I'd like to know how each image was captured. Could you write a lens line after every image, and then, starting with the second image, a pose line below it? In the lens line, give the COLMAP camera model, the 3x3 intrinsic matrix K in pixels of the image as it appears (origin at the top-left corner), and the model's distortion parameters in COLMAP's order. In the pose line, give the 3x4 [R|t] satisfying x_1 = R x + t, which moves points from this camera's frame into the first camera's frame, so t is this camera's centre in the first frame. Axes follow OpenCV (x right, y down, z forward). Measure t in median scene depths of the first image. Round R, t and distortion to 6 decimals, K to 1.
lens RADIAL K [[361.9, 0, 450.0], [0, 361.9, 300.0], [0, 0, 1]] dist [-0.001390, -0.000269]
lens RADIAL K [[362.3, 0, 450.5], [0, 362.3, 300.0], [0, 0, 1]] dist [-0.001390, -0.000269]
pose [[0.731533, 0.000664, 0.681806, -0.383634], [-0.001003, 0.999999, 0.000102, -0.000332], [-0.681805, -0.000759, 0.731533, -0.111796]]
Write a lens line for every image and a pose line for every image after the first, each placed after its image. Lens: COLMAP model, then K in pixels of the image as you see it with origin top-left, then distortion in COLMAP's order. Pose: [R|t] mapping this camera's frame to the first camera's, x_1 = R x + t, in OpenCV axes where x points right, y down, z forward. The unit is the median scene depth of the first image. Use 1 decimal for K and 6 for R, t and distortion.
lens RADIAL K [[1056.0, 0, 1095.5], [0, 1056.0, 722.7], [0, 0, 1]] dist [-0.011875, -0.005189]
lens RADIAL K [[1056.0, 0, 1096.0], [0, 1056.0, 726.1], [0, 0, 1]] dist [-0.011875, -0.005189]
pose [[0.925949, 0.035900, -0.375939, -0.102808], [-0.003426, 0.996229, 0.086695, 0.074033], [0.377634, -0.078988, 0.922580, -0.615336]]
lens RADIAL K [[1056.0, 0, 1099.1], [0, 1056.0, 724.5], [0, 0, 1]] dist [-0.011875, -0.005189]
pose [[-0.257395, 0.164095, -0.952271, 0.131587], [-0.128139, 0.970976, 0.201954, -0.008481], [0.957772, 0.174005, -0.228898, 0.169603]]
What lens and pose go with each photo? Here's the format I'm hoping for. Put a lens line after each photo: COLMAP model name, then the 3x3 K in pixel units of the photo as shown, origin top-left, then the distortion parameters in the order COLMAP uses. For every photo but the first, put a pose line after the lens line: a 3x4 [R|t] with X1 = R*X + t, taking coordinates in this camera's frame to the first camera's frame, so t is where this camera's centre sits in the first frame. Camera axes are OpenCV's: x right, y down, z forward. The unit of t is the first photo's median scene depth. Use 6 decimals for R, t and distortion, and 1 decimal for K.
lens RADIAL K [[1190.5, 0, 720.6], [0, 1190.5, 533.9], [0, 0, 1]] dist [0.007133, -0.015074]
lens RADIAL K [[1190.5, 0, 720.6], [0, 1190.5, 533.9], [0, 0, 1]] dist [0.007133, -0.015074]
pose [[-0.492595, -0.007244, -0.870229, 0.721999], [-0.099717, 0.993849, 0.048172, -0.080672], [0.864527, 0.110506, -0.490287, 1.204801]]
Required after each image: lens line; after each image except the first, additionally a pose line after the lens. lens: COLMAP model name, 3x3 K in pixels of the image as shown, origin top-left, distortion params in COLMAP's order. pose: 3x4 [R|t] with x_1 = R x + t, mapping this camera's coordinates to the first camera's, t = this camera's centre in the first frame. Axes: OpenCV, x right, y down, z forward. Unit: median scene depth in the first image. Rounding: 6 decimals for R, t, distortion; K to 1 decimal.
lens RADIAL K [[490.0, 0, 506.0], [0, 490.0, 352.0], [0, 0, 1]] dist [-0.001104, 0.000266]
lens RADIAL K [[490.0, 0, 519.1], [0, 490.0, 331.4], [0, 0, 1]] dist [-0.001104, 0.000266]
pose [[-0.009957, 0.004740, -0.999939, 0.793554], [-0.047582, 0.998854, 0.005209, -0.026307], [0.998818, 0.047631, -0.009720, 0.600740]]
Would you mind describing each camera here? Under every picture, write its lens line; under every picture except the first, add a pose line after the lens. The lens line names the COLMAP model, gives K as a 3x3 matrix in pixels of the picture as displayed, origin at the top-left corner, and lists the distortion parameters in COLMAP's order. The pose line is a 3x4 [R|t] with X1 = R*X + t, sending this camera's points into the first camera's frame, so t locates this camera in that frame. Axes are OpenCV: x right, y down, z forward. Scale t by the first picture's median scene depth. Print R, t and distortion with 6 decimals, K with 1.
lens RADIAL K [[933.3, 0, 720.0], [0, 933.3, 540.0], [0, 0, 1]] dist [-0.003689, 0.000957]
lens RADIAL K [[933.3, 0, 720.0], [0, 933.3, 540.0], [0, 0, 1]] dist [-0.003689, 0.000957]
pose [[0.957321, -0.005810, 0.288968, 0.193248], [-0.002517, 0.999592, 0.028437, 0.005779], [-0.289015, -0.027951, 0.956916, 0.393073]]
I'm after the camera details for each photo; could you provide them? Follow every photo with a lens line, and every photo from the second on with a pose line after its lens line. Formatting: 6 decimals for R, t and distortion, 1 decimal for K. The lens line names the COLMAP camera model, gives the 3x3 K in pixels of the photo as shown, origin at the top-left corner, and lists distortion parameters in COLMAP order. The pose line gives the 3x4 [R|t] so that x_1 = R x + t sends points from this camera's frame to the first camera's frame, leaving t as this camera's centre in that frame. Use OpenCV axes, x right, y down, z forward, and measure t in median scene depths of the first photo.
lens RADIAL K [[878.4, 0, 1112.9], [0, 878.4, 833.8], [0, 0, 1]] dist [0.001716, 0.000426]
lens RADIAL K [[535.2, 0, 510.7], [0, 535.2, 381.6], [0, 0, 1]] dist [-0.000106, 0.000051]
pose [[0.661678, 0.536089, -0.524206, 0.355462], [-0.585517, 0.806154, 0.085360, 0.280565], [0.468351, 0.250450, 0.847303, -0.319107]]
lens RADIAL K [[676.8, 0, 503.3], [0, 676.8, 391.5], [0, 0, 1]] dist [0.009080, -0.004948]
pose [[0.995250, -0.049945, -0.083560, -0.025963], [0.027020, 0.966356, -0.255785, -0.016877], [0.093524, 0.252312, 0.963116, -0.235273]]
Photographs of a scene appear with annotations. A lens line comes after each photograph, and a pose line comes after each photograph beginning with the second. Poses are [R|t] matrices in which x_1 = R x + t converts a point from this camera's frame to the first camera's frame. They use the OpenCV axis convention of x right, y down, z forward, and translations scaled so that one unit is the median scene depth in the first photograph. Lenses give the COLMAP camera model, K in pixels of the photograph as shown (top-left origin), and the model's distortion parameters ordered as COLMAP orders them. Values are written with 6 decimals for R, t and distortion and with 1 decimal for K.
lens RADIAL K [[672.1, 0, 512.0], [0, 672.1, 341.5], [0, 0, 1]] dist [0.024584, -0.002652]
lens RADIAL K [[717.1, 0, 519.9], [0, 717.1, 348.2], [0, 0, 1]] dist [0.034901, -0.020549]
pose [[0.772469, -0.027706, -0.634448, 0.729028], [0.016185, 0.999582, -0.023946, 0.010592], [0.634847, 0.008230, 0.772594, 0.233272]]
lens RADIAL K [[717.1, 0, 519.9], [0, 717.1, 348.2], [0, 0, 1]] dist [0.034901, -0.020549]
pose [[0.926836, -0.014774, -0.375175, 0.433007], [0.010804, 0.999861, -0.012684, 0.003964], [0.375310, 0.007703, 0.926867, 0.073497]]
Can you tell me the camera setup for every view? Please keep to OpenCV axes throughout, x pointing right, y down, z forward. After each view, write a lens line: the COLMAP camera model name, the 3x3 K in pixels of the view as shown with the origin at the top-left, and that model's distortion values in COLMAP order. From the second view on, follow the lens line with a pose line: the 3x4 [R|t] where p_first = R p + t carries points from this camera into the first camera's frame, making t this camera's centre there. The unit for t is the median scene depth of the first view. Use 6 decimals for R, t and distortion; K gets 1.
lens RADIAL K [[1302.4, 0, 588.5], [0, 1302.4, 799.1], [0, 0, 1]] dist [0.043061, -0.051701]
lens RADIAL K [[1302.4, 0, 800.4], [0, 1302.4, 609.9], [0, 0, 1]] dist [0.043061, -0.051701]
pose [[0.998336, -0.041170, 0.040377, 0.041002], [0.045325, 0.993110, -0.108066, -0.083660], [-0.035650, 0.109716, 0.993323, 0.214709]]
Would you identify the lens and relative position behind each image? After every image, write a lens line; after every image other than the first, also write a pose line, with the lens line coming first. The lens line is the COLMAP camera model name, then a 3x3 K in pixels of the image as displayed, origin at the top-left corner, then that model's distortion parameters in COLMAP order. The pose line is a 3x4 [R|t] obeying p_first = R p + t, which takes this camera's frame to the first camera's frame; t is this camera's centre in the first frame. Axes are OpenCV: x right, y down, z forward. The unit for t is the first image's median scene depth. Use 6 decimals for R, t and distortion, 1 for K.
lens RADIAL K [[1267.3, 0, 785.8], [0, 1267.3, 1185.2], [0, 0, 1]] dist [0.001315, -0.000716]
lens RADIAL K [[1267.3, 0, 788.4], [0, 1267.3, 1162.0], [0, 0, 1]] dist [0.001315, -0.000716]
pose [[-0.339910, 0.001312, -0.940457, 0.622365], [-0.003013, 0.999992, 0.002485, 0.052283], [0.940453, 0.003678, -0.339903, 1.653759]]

====

* THE TASK: Rewrite the part above that opens with the line containing "Would you mind" and closes with the line containing "0.252312, 0.963116, -0.235273]]" as a numbered list, leaving out any blank lines.

* SOLUTION TO THIS EXERCISE:
1. Would you mind describing each camera here? Under every picture, write its lens line; under every picture except the first, add a pose line after the lens. The lens line names the COLMAP model, gives K as a 3x3 matrix in pixels of the picture as displayed, origin at the top-left corner, and lists the distortion parameters in COLMAP's order. The pose line is a 3x4 [R|t] with X1 = R*X + t, sending this camera's points into the first camera's frame, so t locates this camera in that frame. Axes are OpenCV: x right, y down, z forward. Scale t by the first picture's median scene depth. Print R, t and distortion with 6 decimals, K with 1.
2. lens RADIAL K [[933.3, 0, 720.0], [0, 933.3, 540.0], [0, 0, 1]] dist [-0.003689, 0.000957]
3. lens RADIAL K [[933.3, 0, 720.0], [0, 933.3, 540.0], [0, 0, 1]] dist [-0.003689, 0.000957]
4. pose [[0.957321, -0.005810, 0.288968, 0.193248], [-0.002517, 0.999592, 0.028437, 0.005779], [-0.289015, -0.027951, 0.956916, 0.393073]]
5. I'm after the camera details for each photo; could you provide them? Follow every photo with a lens line, and every photo from the second on with a pose line after its lens line. Formatting: 6 decimals for R, t and distortion, 1 decimal for K. The lens line names the COLMAP camera model, gives the 3x3 K in pixels of the photo as shown, origin at the top-left corner, and lists distortion parameters in COLMAP order. The pose line gives the 3x4 [R|t] so that x_1 = R x + t sends points from this camera's frame to the first camera's frame, leaving t as this camera's centre in that frame. Use OpenCV axes, x right, y down, z forward, and measure t in median scene depths of the first photo.
6. lens RADIAL K [[878.4, 0, 1112.9], [0, 878.4, 833.8], [0, 0, 1]] dist [0.001716, 0.000426]
7. lens RADIAL K [[535.2, 0, 510.7], [0, 535.2, 381.6], [0, 0, 1]] dist [-0.000106, 0.000051]
8. pose [[0.661678, 0.536089, -0.524206, 0.355462], [-0.585517, 0.806154, 0.085360, 0.280565], [0.468351, 0.250450, 0.847303, -0.319107]]
9. lens RADIAL K [[676.8, 0, 503.3], [0, 676.8, 391.5], [0, 0, 1]] dist [0.009080, -0.004948]
10. pose [[0.995250, -0.049945, -0.083560, -0.025963], [0.027020, 0.966356, -0.255785, -0.016877], [0.093524, 0.252312, 0.963116, -0.235273]]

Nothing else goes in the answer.